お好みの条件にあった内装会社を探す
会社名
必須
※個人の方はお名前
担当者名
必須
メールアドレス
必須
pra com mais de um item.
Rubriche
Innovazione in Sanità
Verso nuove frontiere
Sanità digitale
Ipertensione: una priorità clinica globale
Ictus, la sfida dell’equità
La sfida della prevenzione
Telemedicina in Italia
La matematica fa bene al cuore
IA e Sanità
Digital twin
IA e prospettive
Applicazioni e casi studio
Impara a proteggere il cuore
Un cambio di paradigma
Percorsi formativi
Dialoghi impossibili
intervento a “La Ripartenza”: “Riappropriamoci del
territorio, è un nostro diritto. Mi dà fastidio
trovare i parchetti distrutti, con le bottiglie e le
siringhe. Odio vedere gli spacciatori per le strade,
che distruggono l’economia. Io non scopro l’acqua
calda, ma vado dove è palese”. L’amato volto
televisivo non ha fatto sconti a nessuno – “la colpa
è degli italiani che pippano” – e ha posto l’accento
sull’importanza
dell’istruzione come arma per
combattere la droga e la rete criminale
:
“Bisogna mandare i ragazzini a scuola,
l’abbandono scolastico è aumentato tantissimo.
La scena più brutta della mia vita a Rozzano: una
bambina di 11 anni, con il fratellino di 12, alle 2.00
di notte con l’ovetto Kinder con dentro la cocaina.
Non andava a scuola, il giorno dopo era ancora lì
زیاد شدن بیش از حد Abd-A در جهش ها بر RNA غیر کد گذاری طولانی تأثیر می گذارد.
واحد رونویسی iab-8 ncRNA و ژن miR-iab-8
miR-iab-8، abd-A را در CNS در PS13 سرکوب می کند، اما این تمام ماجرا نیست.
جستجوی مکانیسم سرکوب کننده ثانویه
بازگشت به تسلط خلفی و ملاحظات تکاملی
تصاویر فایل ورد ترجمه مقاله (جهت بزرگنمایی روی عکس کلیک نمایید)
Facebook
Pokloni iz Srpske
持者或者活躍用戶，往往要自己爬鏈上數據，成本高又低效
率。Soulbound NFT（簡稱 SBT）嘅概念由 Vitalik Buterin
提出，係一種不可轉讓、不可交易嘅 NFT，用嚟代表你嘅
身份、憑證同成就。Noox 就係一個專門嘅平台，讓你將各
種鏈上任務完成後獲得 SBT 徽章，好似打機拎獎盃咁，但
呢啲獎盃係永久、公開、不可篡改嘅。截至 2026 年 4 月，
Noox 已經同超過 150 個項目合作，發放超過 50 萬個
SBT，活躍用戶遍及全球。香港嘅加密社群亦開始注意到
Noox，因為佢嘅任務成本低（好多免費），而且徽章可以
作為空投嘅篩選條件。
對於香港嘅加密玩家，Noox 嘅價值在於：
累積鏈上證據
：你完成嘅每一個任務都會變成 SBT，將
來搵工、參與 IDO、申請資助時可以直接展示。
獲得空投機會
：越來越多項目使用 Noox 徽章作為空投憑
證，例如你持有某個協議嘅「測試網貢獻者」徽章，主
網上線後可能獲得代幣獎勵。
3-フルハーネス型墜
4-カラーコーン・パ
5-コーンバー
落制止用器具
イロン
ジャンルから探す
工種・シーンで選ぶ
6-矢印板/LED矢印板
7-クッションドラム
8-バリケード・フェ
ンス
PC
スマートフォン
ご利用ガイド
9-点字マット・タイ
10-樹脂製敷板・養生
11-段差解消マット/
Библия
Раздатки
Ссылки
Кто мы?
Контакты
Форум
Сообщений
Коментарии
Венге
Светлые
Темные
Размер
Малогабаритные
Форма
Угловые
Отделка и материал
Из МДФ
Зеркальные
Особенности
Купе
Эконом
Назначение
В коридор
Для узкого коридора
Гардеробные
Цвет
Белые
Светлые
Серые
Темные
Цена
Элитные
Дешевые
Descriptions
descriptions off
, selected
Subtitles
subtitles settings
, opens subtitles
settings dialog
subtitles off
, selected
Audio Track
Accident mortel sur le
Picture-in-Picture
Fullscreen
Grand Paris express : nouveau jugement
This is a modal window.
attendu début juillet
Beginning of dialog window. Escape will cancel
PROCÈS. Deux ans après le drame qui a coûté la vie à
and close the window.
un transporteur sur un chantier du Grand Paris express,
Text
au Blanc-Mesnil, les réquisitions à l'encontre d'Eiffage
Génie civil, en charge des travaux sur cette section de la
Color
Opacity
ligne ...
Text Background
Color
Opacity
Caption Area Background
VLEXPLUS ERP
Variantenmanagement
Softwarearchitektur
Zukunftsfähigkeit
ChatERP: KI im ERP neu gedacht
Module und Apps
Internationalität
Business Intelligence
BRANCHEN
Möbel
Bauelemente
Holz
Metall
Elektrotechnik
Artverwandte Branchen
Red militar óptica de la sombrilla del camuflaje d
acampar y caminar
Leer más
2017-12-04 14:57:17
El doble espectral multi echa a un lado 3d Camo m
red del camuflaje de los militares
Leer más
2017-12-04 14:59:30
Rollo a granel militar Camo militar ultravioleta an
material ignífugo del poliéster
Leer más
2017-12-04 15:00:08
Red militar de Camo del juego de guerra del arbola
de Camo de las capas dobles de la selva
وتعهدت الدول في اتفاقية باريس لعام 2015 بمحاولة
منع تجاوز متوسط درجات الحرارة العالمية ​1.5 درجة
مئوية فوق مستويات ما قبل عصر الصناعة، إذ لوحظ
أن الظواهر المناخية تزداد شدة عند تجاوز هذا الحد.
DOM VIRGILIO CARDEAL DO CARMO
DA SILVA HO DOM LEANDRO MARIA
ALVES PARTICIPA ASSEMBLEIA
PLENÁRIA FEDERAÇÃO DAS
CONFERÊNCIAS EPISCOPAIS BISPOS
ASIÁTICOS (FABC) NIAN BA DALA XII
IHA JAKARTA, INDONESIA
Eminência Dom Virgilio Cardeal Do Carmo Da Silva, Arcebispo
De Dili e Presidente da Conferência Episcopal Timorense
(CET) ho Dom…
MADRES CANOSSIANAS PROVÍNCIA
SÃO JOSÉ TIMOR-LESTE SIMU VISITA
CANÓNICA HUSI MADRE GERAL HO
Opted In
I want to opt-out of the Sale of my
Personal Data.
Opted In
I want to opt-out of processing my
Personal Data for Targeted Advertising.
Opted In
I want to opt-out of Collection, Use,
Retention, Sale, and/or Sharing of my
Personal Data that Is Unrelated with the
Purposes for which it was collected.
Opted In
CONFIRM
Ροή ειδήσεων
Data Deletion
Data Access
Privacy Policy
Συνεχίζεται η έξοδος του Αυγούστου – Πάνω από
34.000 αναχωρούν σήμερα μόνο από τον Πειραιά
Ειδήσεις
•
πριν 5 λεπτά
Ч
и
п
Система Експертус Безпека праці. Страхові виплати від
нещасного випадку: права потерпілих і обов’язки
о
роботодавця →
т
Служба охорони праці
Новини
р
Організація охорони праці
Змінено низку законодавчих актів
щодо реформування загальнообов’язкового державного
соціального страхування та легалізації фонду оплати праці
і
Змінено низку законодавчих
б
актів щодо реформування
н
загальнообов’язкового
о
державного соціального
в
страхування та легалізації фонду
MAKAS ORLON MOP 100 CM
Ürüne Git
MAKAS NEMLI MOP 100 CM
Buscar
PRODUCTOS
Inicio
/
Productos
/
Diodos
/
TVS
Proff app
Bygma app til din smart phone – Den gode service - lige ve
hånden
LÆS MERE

• _EXERCISE_
Edit the listing so that each occurrence of "100 CM" becomes "120 CM", and reproduce all other lines without any change.

• _OUTPUT_
お好みの条件にあった内装会社を探す
会社名
必須
※個人の方はお名前
担当者名
必須
メールアドレス
必須
pra com mais de um item.
Rubriche
Innovazione in Sanità
Verso nuove frontiere
Sanità digitale
Ipertensione: una priorità clinica globale
Ictus, la sfida dell’equità
La sfida della prevenzione
Telemedicina in Italia
La matematica fa bene al cuore
IA e Sanità
Digital twin
IA e prospettive
Applicazioni e casi studio
Impara a proteggere il cuore
Un cambio di paradigma
Percorsi formativi
Dialoghi impossibili
intervento a “La Ripartenza”: “Riappropriamoci del
territorio, è un nostro diritto. Mi dà fastidio
trovare i parchetti distrutti, con le bottiglie e le
siringhe. Odio vedere gli spacciatori per le strade,
che distruggono l’economia. Io non scopro l’acqua
calda, ma vado dove è palese”. L’amato volto
televisivo non ha fatto sconti a nessuno – “la colpa
è degli italiani che pippano” – e ha posto l’accento
sull’importanza
dell’istruzione come arma per
combattere la droga e la rete criminale
:
“Bisogna mandare i ragazzini a scuola,
l’abbandono scolastico è aumentato tantissimo.
La scena più brutta della mia vita a Rozzano: una
bambina di 11 anni, con il fratellino di 12, alle 2.00
di notte con l’ovetto Kinder con dentro la cocaina.
Non andava a scuola, il giorno dopo era ancora lì
زیاد شدن بیش از حد Abd-A در جهش ها بر RNA غیر کد گذاری طولانی تأثیر می گذارد.
واحد رونویسی iab-8 ncRNA و ژن miR-iab-8
miR-iab-8، abd-A را در CNS در PS13 سرکوب می کند، اما این تمام ماجرا نیست.
جستجوی مکانیسم سرکوب کننده ثانویه
بازگشت به تسلط خلفی و ملاحظات تکاملی
تصاویر فایل ورد ترجمه مقاله (جهت بزرگنمایی روی عکس کلیک نمایید)
Facebook
Pokloni iz Srpske
持者或者活躍用戶，往往要自己爬鏈上數據，成本高又低效
率。Soulbound NFT（簡稱 SBT）嘅概念由 Vitalik Buterin
提出，係一種不可轉讓、不可交易嘅 NFT，用嚟代表你嘅
身份、憑證同成就。Noox 就係一個專門嘅平台，讓你將各
種鏈上任務完成後獲得 SBT 徽章，好似打機拎獎盃咁，但
呢啲獎盃係永久、公開、不可篡改嘅。截至 2026 年 4 月，
Noox 已經同超過 150 個項目合作，發放超過 50 萬個
SBT，活躍用戶遍及全球。香港嘅加密社群亦開始注意到
Noox，因為佢嘅任務成本低（好多免費），而且徽章可以
作為空投嘅篩選條件。
對於香港嘅加密玩家，Noox 嘅價值在於：
累積鏈上證據
：你完成嘅每一個任務都會變成 SBT，將
來搵工、參與 IDO、申請資助時可以直接展示。
獲得空投機會
：越來越多項目使用 Noox 徽章作為空投憑
證，例如你持有某個協議嘅「測試網貢獻者」徽章，主
網上線後可能獲得代幣獎勵。
3-フルハーネス型墜
4-カラーコーン・パ
5-コーンバー
落制止用器具
イロン
ジャンルから探す
工種・シーンで選ぶ
6-矢印板/LED矢印板
7-クッションドラム
8-バリケード・フェ
ンス
PC
スマートフォン
ご利用ガイド
9-点字マット・タイ
10-樹脂製敷板・養生
11-段差解消マット/
Библия
Раздатки
Ссылки
Кто мы?
Контакты
Форум
Сообщений
Коментарии
Венге
Светлые
Темные
Размер
Малогабаритные
Форма
Угловые
Отделка и материал
Из МДФ
Зеркальные
Особенности
Купе
Эконом
Назначение
В коридор
Для узкого коридора
Гардеробные
Цвет
Белые
Светлые
Серые
Темные
Цена
Элитные
Дешевые
Descriptions
descriptions off
, selected
Subtitles
subtitles settings
, opens subtitles
settings dialog
subtitles off
, selected
Audio Track
Accident mortel sur le
Picture-in-Picture
Fullscreen
Grand Paris express : nouveau jugement
This is a modal window.
attendu début juillet
Beginning of dialog window. Escape will cancel
PROCÈS. Deux ans après le drame qui a coûté la vie à
and close the window.
un transporteur sur un chantier du Grand Paris express,
Text
au Blanc-Mesnil, les réquisitions à l'encontre d'Eiffage
Génie civil, en charge des travaux sur cette section de la
Color
Opacity
ligne ...
Text Background
Color
Opacity
Caption Area Background
VLEXPLUS ERP
Variantenmanagement
Softwarearchitektur
Zukunftsfähigkeit
ChatERP: KI im ERP neu gedacht
Module und Apps
Internationalität
Business Intelligence
BRANCHEN
Möbel
Bauelemente
Holz
Metall
Elektrotechnik
Artverwandte Branchen
Red militar óptica de la sombrilla del camuflaje d
acampar y caminar
Leer más
2017-12-04 14:57:17
El doble espectral multi echa a un lado 3d Camo m
red del camuflaje de los militares
Leer más
2017-12-04 14:59:30
Rollo a granel militar Camo militar ultravioleta an
material ignífugo del poliéster
Leer más
2017-12-04 15:00:08
Red militar de Camo del juego de guerra del arbola
de Camo de las capas dobles de la selva
وتعهدت الدول في اتفاقية باريس لعام 2015 بمحاولة
منع تجاوز متوسط درجات الحرارة العالمية ​1.5 درجة
مئوية فوق مستويات ما قبل عصر الصناعة، إذ لوحظ
أن الظواهر المناخية تزداد شدة عند تجاوز هذا الحد.
DOM VIRGILIO CARDEAL DO CARMO
DA SILVA HO DOM LEANDRO MARIA
ALVES PARTICIPA ASSEMBLEIA
PLENÁRIA FEDERAÇÃO DAS
CONFERÊNCIAS EPISCOPAIS BISPOS
ASIÁTICOS (FABC) NIAN BA DALA XII
IHA JAKARTA, INDONESIA
Eminência Dom Virgilio Cardeal Do Carmo Da Silva, Arcebispo
De Dili e Presidente da Conferência Episcopal Timorense
(CET) ho Dom…
MADRES CANOSSIANAS PROVÍNCIA
SÃO JOSÉ TIMOR-LESTE SIMU VISITA
CANÓNICA HUSI MADRE GERAL HO
Opted In
I want to opt-out of the Sale of my
Personal Data.
Opted In
I want to opt-out of processing my
Personal Data for Targeted Advertising.
Opted In
I want to opt-out of Collection, Use,
Retention, Sale, and/or Sharing of my
Personal Data that Is Unrelated with the
Purposes for which it was collected.
Opted In
CONFIRM
Ροή ειδήσεων
Data Deletion
Data Access
Privacy Policy
Συνεχίζεται η έξοδος του Αυγούστου – Πάνω από
34.000 αναχωρούν σήμερα μόνο από τον Πειραιά
Ειδήσεις
•
πριν 5 λεπτά
Ч
и
п
Система Експертус Безпека праці. Страхові виплати від
нещасного випадку: права потерпілих і обов’язки
о
роботодавця →
т
Служба охорони праці
Новини
р
Організація охорони праці
Змінено низку законодавчих актів
щодо реформування загальнообов’язкового державного
соціального страхування та легалізації фонду оплати праці
і
Змінено низку законодавчих
б
актів щодо реформування
н
загальнообов’язкового
о
державного соціального
в
страхування та легалізації фонду
MAKAS ORLON MOP 120 CM
Ürüne Git
MAKAS NEMLI MOP 120 CM
Buscar
PRODUCTOS
Inicio
/
Productos
/
Diodos
/
TVS
Proff app
Bygma app til din smart phone – Den gode service - lige ve
hånden
LÆS MERE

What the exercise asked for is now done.